Hintergrund ist, dass in der EU das „Merit-Order-Prinzip“ herrscht, dass vereinfacht gesagt dazu führt, dass sich der Strompreis nach den teuren Gaskraftwerken richtet. In der Schweiz sei das anders, sagt Picek: „Dort wird einem als Kunde der Strommix verrechnet. Da gibt es dann günstige Wasserkraft.“ Beispiele für einen Gaspreisdeckel sind etwa Spanien und Portugal. Davon profitiere vor allem die Industrie, sagt Picek im Gespräch mit Manuel Marold im Ö1-Mittagsjournal, da diese näher am Großhandelspreis ist.

Wifo-Chef schlägt Gutschrift bei Stromrechnung vor

Um Privathaushalte zu entlasten, schlug Wifo-Chef Gabriel Felbermayr am Sonntagabend in der ZIB2 eine Art Gutschrift für die Stromrechnung vor. Auch er vertritt die Meinung, dass ein Strompreisdeckel die Notwendigkeit, Energie einzusparen, konterkarieren würde. Ein gewisses Ausmaß an Freistrom, wie er es nannte, würde die Preisexplosion abschwächen, ohne dass Sparanreize verloren gehen.

WIFO-Chef über Energie-Preisdeckel

Was sagen die Wirtschaftsexpertinnen und -experten zum staatlichen Eingriff bei den Energiepreisen? WIFO-Chef Gabriel Felbermayr nimmt in der ZIB2 dazu Stellung.

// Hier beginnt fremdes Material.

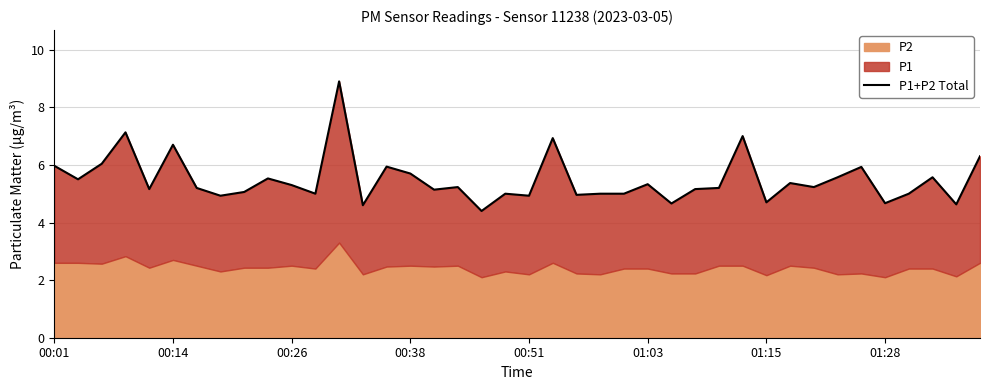

Does the chart have visible grid lines?

Yes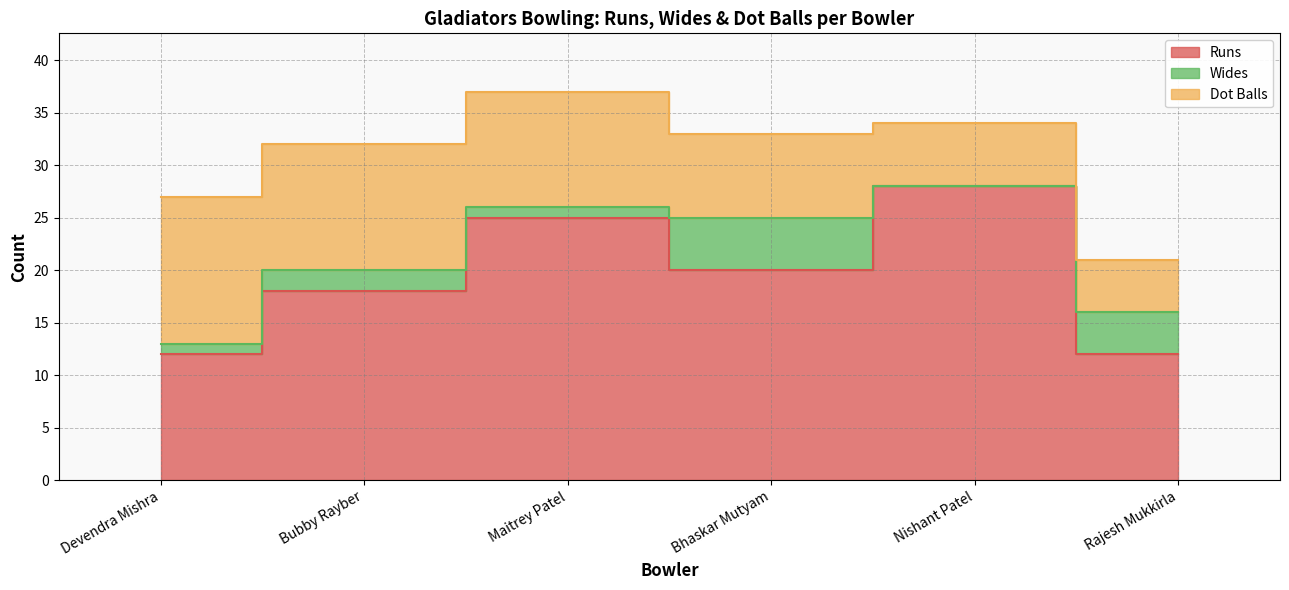

What position from the left is Rajesh Mukkirla?

6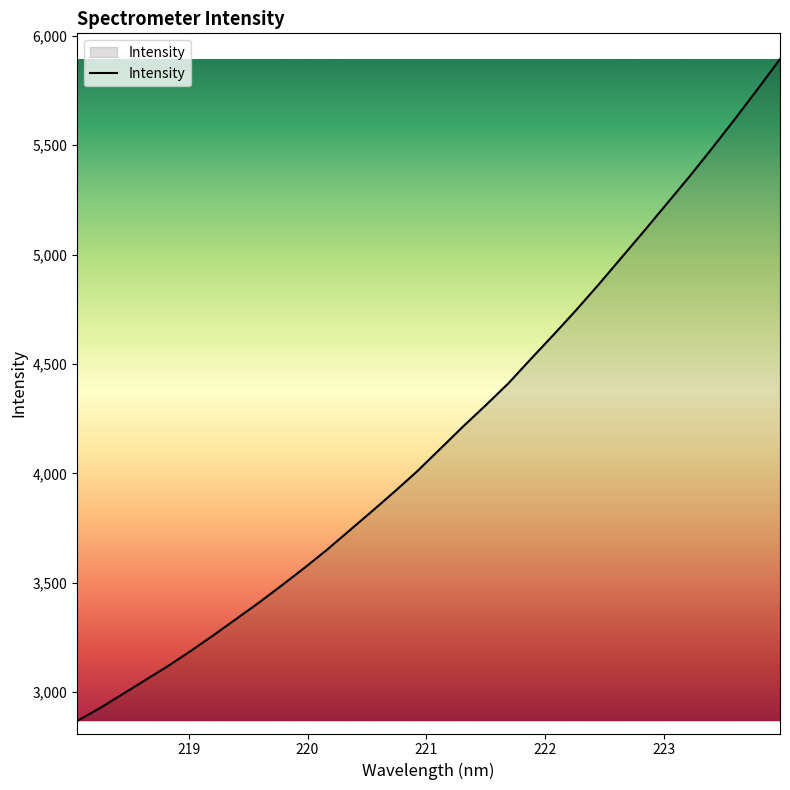

Reading left to right, extract all data points from this chart.

2868.5	2927.1	2990.9	3055.2	3119.3	3188.0	3259.9	3334.1	3408.5	3486.8	3566.8	3650.2	3738.9	3827.5	3917.8	4010.9	4112.0	4213.2	4310.5	4410.5	4522.9	4633.2	4746.5	4864.0	4986.1	5107.9	5232.3	5356.6	5485.9	5618.6	5754.8	5893.5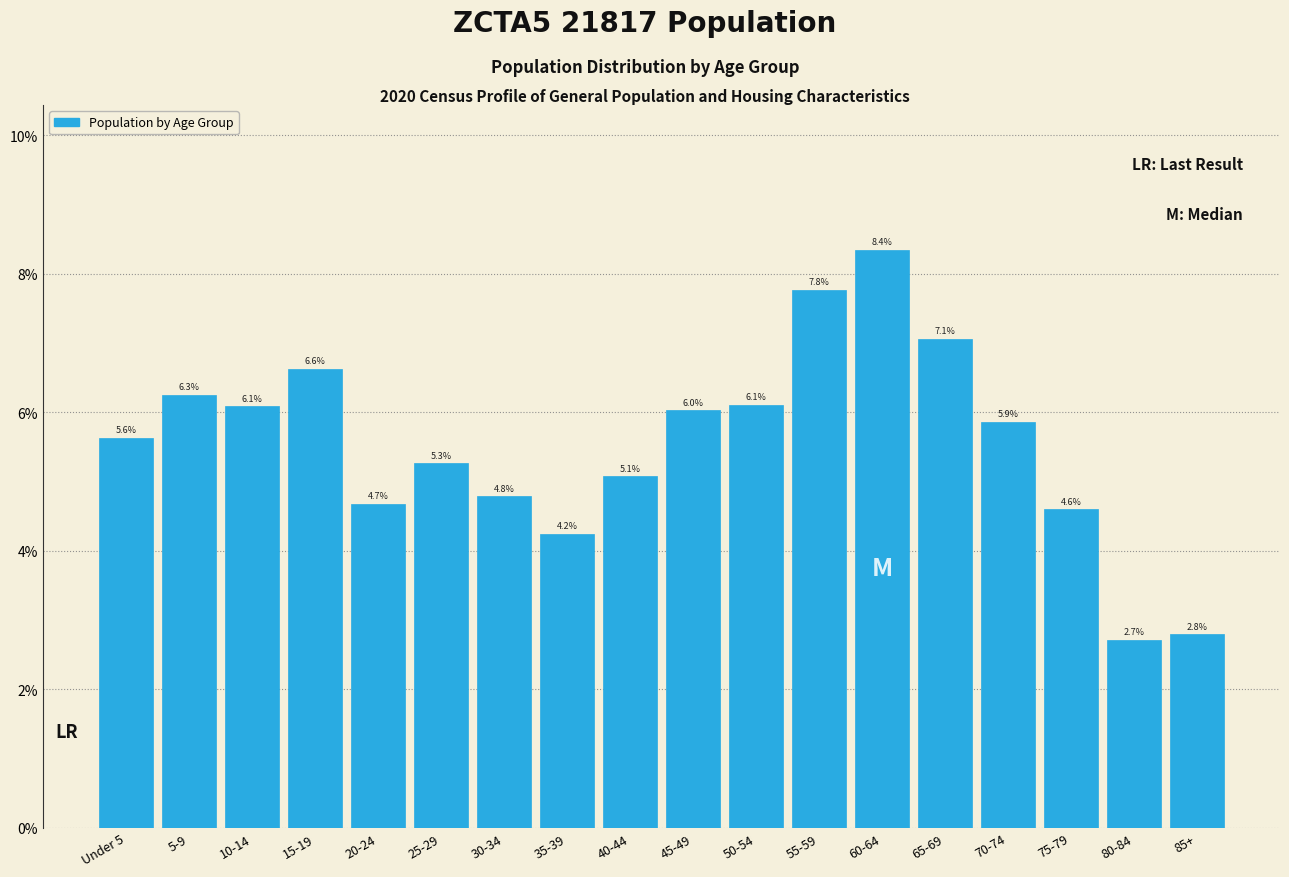

Does the chart contain any negative values?

No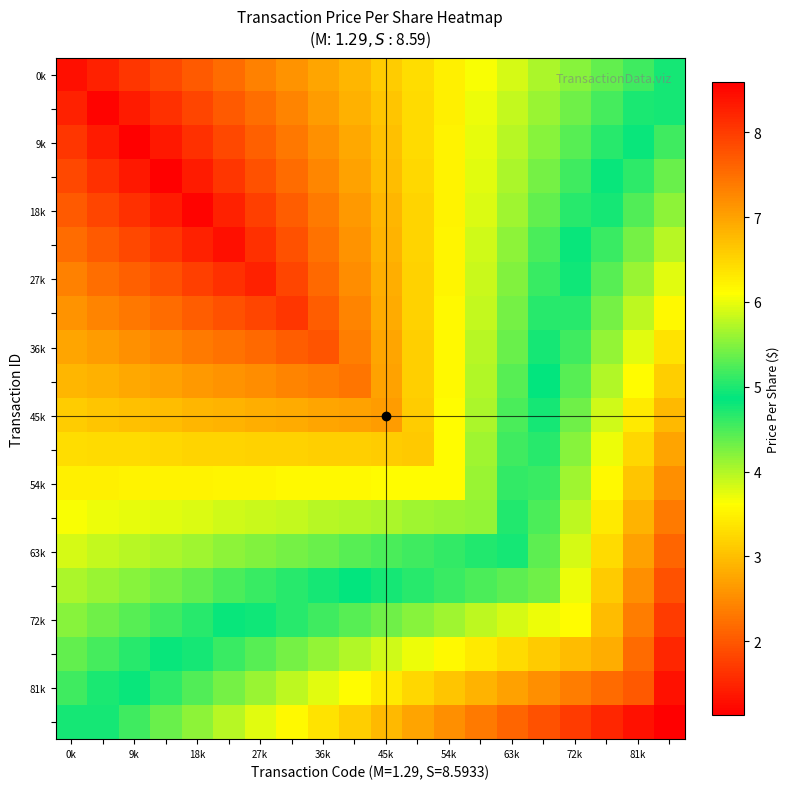

What is the minimum value shown in the chart?

1.1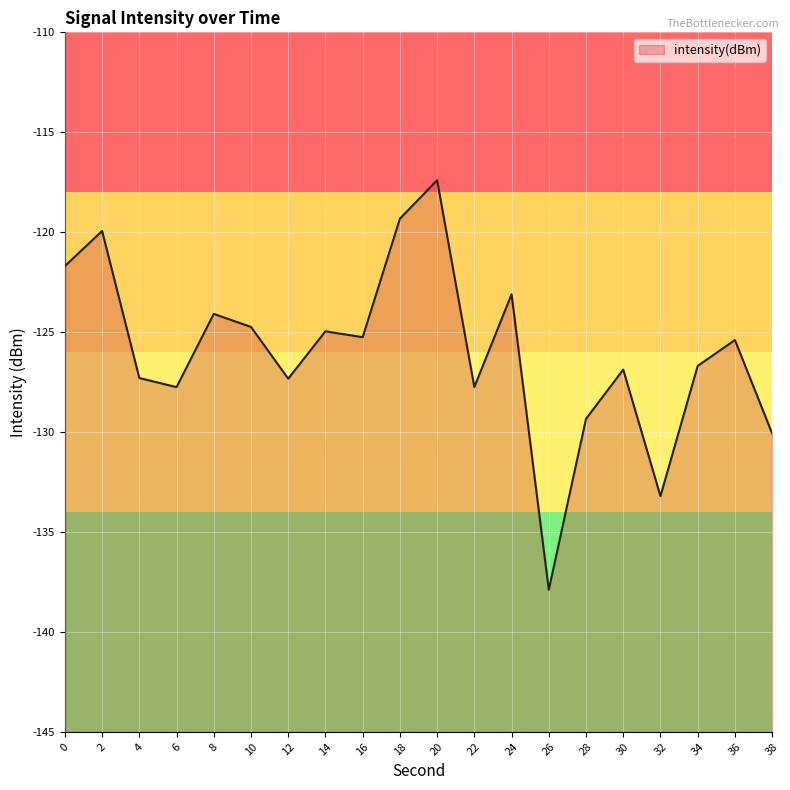

How many lines are shown in the chart?

1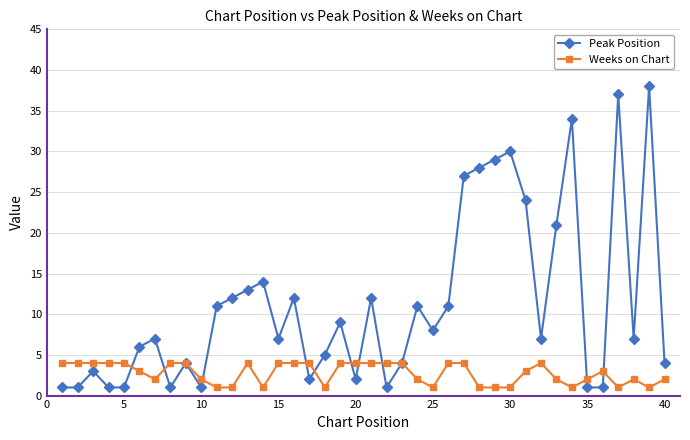

Rank the series by their maximum value, from highest to lowest.

Peak Position, Weeks on Chart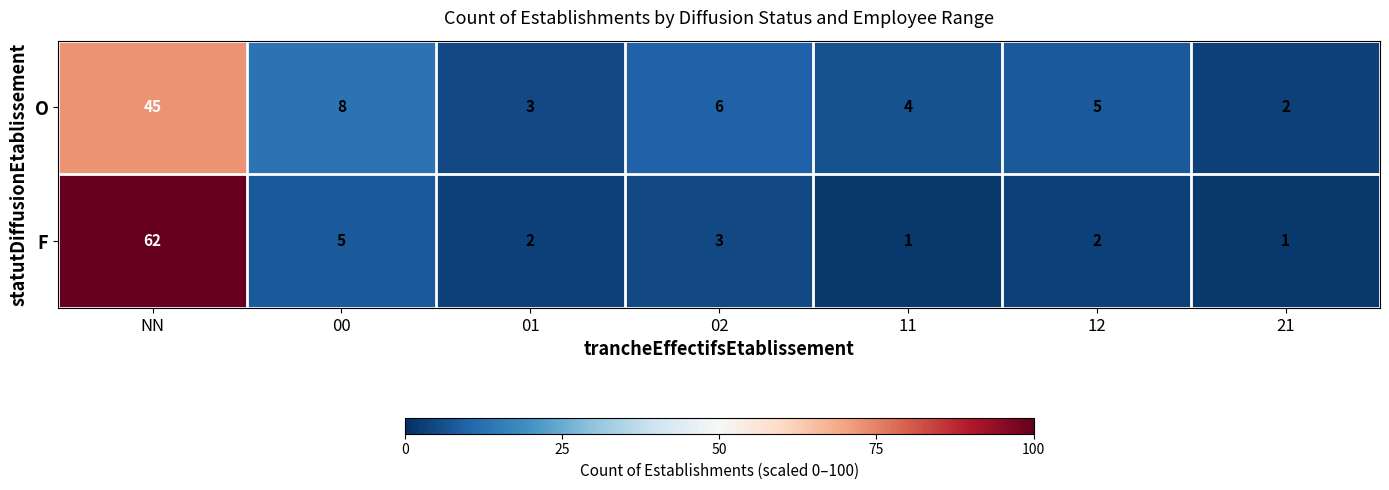

At NN, list the series in order from smallest to largest.

O, F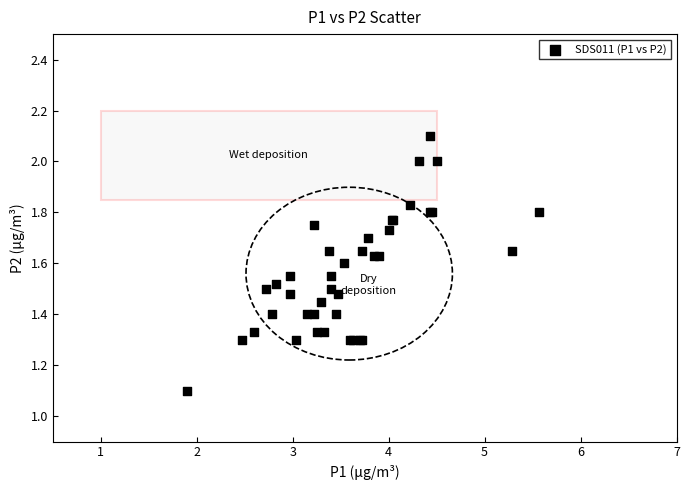

What Y value in the scatter plot is closest to 1?

1.1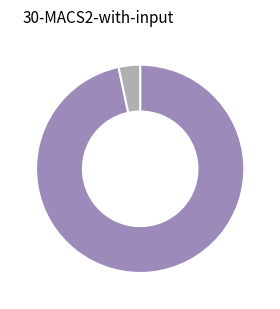

Is there any slice that represents more than half of the pie?

Yes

Bei jeder Unterstützungsmaßnahme müsse man aber auch auf die Verhältnismäßigkeit achten, sagt Ökonom Kluge. Ein Negativbeispiel sei Frankreich. Der dort eingeführte Preisdeckel habe dazu geführt, dass man nun einen der großen Stromkonzerte verstaatlichen müsse. „Dieses Geld hätte man deutlich besser verwenden können, um es den Privathaushalten zu geben“, so Kluge.